L’Otan parle de mois, voire d’années…
Les autorités ukrainiennes, qui craignent une offensive russe de grande envergure dans l’est, sur les zones qu’elles contrôlent près de la frontière russe, a appelé la population civile de ces régions à évacuer pendant qu’il en est temps, sous peine de " risquer la mort ", selon les mots de la vice-Première ministre ukrainienne Iryna Verechtchouk.
Le conflit ne donne aucun signe d’affaiblissement, et l’Otan y est revenue à l’occasion d’une réunion qui s’est ouverte mercredi à Bruxelles des ministres des Affaires étrangères des Etats membres de l’Alliance.
" La guerre peut durer longtemps, plusieurs mois, voire des années.

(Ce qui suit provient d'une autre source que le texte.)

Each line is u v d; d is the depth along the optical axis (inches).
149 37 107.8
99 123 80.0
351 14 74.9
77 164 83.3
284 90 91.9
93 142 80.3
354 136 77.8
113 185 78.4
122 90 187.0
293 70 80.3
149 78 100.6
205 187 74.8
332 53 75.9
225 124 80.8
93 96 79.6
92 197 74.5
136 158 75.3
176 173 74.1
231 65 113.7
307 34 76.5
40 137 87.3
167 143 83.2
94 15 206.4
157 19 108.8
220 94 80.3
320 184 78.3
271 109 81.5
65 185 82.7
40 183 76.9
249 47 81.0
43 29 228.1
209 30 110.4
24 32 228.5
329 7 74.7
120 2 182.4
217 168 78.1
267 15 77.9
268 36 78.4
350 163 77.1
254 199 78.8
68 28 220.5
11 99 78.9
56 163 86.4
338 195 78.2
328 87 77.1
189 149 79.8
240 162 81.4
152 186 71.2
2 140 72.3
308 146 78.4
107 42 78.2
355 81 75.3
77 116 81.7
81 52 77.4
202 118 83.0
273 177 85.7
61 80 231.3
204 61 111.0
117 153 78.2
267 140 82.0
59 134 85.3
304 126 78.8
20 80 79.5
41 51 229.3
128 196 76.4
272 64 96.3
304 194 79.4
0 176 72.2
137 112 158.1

Et c’est la raison pour laquelle nous devons être préparés à un long parcours en ce qui concerne le soutien à l’Ukraine, le maintien des sanctions et le renforcement de nos défenses ", a déclaré en ouverture son secrétaire général Jens Stoltenberg.

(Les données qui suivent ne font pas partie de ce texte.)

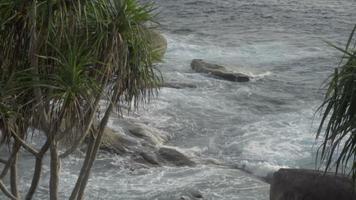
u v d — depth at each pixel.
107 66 12.30
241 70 39.19
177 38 50.16
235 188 22.70
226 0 68.19
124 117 29.16
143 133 26.80
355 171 11.80
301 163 25.20
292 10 62.88
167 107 31.84
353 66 10.67
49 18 11.65
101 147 24.97
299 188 16.89
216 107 32.72
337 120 10.73
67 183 22.61
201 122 30.23
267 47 47.47
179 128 29.33
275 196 17.44
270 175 24.02
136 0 12.52
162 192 22.23
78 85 11.94
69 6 11.82
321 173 17.11
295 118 30.73
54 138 12.66
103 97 13.74
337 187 16.59
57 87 11.89
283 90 36.25
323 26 55.66
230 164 25.25
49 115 12.48
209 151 26.75
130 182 23.02
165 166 24.47
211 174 23.81
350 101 10.58
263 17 59.81
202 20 58.03
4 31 12.14
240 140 27.78
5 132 12.71
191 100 33.38
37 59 12.05
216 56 44.78
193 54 45.16
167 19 58.09
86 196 21.75
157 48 13.92
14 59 12.30
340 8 63.97
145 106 31.16
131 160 24.66
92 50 12.16
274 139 27.70
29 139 24.42
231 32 53.00
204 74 38.84
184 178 23.50
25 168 23.36
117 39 12.24
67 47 12.02
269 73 39.81
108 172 23.70
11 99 12.41
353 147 10.89
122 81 12.95
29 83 12.03
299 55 45.12
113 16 12.33
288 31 53.62
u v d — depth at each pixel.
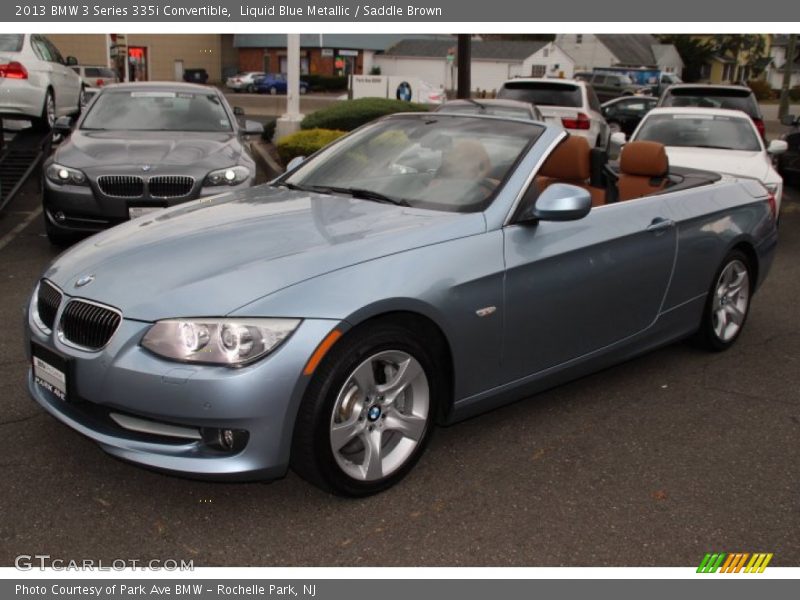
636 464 3.71
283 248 3.26
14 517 3.11
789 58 27.42
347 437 3.16
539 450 3.81
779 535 3.19
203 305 2.95
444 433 3.95
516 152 3.96
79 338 3.16
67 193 6.99
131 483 3.38
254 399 2.89
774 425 4.20
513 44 66.50
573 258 3.88
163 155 7.30
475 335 3.49
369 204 3.86
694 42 88.75
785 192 13.38
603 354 4.23
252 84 53.56
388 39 67.38
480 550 3.02
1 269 6.76
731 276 5.15
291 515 3.20
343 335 3.05
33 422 3.88
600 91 33.66
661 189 5.07
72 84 13.50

L’Otan n’intervient que pour défendre ses membres. L’Ukraine n’en est pas membre, mais rien n’empêche les trente pays de l’Alliance de lui apporter une aide.
Un petit groupe de soldats ukrainiens qui se trouvaient aux Etats-Unis avant l’invasion russe de l’Ukraine sont ainsi formés au maniement des drones tueurs Switchblade que Washington fournit à Kiev, a indiqué mercredi un responsable du Pentagone.
Et le Portugal a annoncé qu’il allait envoyer " prochainement " du matériel militaire supplémentaire à l’Ukraine.
Sanctions " dévastatrices "
Le choc indélébile de Boutcha
" Nous ne pouvons tolérer aucune indécision après ce que nous avons traversé ", a lancé le président ukrainien Volodymyr Zelensky, s’adressant au Parlement irlandais.
Il faisait allusion aux accusations portées contre la Russie d’exactions sur les populations civiles, notamment dans la ville de Boutcha, près de Kiev.
M. Zelensky a fait projeter aux diplomates des images dramatiques montrant, selon Kiev, de nombreux cadavres des victimes civiles de violences filmées dans des localités récemment évacuées par l’armée russe.
Des accusations rejetées par Moscou, Vladimir Poutine dénonçant mercredi une " provocation grossière et cynique " de l’Ukraine à Boutcha.
Mais l’Allemagne, très dépendante du gaz russe, a estimé que la thèse de Moscou d’une mise en scène ukrainienne n’était " pas tenable " au vu des photos satellites qui ont été diffusées.
Le Donbass en ligne de mire
Sur le terrain, Moscou poursuit sa nouvelle stratégie : concentrer les efforts sur le Donbass, le vaste bassin minier de l’est de l’Ukraine en partie aux mains depuis 2014 de séparatistes prorusses.
Les forces russes consolident leurs positions sur la bande côtière le long de la mer d’Azov, dans le sud de l’Ukraine, pour relier les régions du Donbass à la péninsule de Crimée, annexée par Moscou en 2014.
Les combats se concentrent sur la ville portuaire de Marioupol. Quelque 120.000 de ses habitants y sont coincés, selon les autorités, et les évacués, après un éprouvant voyage de 200 km, se retrouvent dans des centres d’accueil à Zaporojie, dans les terres, où un convoi du CICR est arrivé mercredi avec plus de 500 réfugiés.
Des personnes arrivées auparavant ont raconté à l’AFP l’enfer de Marioupol, comme Angela Berg, 55 ans, qui a tout laissé dans cette ville, y compris sa mère, trop âgée pour le périple.
Les frappes aériennes russes ont au total atteint 24 sites militaires ukrainiens, selon le ministère.